◆ STUDY QUESTIONS
**a)** Answer these questions about the FreeBSD mailing-list post below:
(i) Which sysctl flag does Michael suggest changing from 1 to 0?
(ii) What concern does Johan raise about disabling DMA?
(iii) Which line from the dmesg output led Michael to pick the page about Asus motherboards?
**b)** Write what comes next in the FreeBSD mailing-list post below about DMA and disk read errors, continuing on from its final sentence.

◆ EXCERPT
· · · · · · ·

Page fault, GEOM problem?? (also: using a ASUS A7N8X-XE/nForce2 utlra400?)

Johan Ström johan at stromnet.org
Sat Jan 28 13:18:58 PST 2006


On 23 jan 2006, at 20.01, Johan Ström wrote:

>
> On 23 jan 2006, at 14.15, Michael S. Eubanks wrote:
>
>> On Mon, 2006-01-23 at 10:24 +0100, Johan Ström wrote:
>>> On 23 jan 2006, at 09.53, Michael S. Eubanks wrote:
>>>
>>>> On Mon, 2006-01-23 at 06:43 +0100, Johan Ström wrote:
>>>>
>>>> Wish I could be of more help. :)  Have you tried to toggle the  
>>>> sysctl
>>>> dma flags?  I've seen similar posts in the past with read timeouts
>>>> caused from dma being enabled.
>>>>
>>>> # sysctl -a | grep dma
>>>> ...
>>>> hw.ata.ata_dma: 1      <=== Try turning this one off (1 ==> 0).
>>>> hw.ata.atapi_dma: 1
>>>> ...
>>>
>>> Disabling DMA, wouldnt that give me pretty bad performance?
>>>
>>>> -Michael
>>>>
>>
>> If it was not the problem, you could always change it back.  It  
>> *should*
>> be possible to simply set the control mode on those two disks (``man
>> rc.early'', ``man atacontrol'').  Unfortunately, the problem is  
>> noted as
>> errata in several FreeBSD versions tending to appear on SATA  
>> disks.  I
>> believe this is also a problem with some linux setups.  If you google
>> ``FreeBSD hw.ata.ata_dma RELEASE'' you will eventually find the
>> following page relating to Asus motherboards:
>>
>> http://www.ryxi.com/freebsd/63-668-write-dma-other-similar-errors- 
>> read.shtml
>>
>> I picked it out based on the following line in the dmesg output:
>>
>>> Nov 29 20:46:09 elfi kernel: ACPI APIC Table: <ASUS   A7V333  >
>>
>> I'd say it's worth a shot.  You might even try turning both the flags
>> off temporarily to see what you get.  Your guess is as good as  
>> mine.  :)

· · · · · · ·

◆ DATA

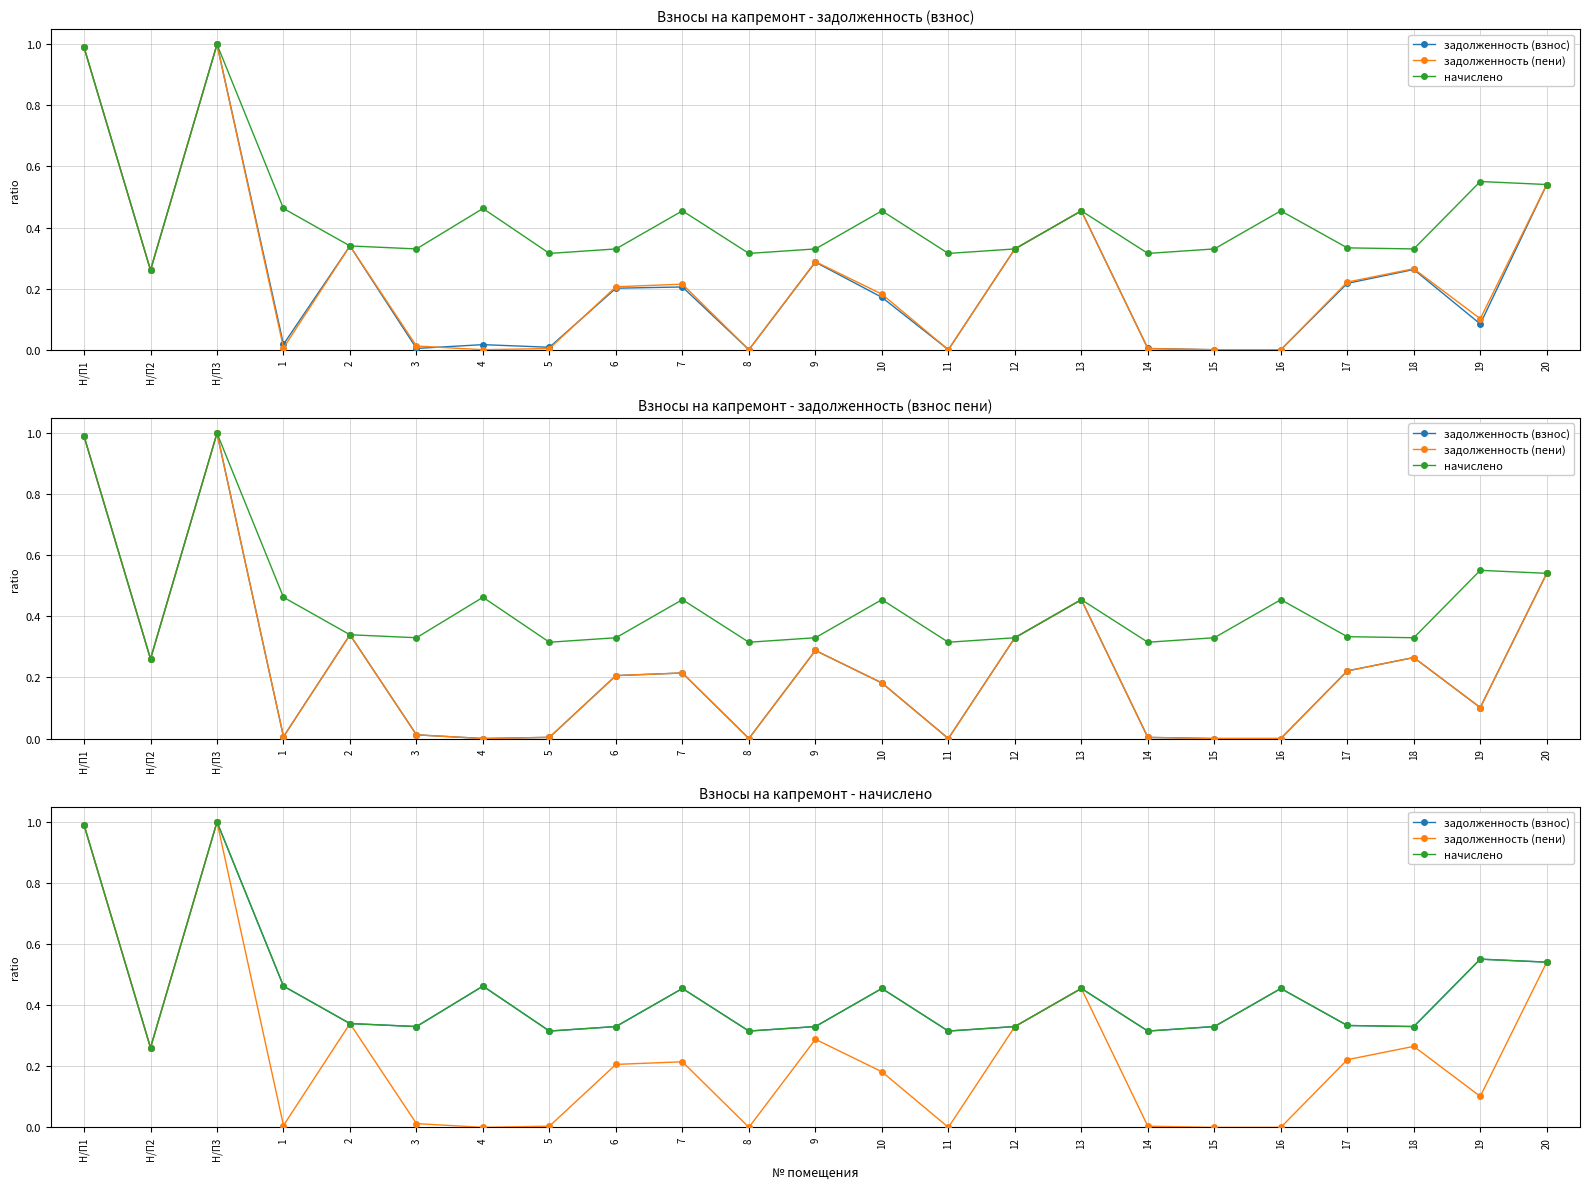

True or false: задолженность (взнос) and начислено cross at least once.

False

· · · · · · ·

◆ ANSWER LIST
**a)**
(i) hw.ata.ata_dma
(ii) That disabling DMA would give him pretty bad performance.
(iii) "Nov 29 20:46:09 elfi kernel: ACPI APIC Table: <ASUS   A7V333  >"

**b)**
>>
>
> Okay, tried turning it of.. The disk IO speeds went even lower...  
> whoping 9-10MB/s and lots of load ;)
> And since the crashes comes randomly (haven't been able to  
> reproduce them "on deamon") i dont realy want to run it like this.. ;)
>
> I did another test. I moved the controller card and the disks to my  
> MSI K8N Neo motherboard (with AMD64 3200+ etc), and immediatly I  
> got write speeds of ~49MB/s:
>
>  $ dd if=/dev/zero of=bigfile.zero bs=1024 count=1000024
> 1024024576 bytes transferred in 21.974227 secs (46601164 bytes/sec)
>
> Compared to
> $ dd if=/dev/zero of=bigfile.zero bs=1024 count=1000024
> 1024024576 bytes transferred in 78.897708 secs (12979142 bytes/sec)
>
> All tests where done in
> /dev/mirror/gm0s1f on /usr (ufs, NFS exported, local, soft-updates,  
> acls)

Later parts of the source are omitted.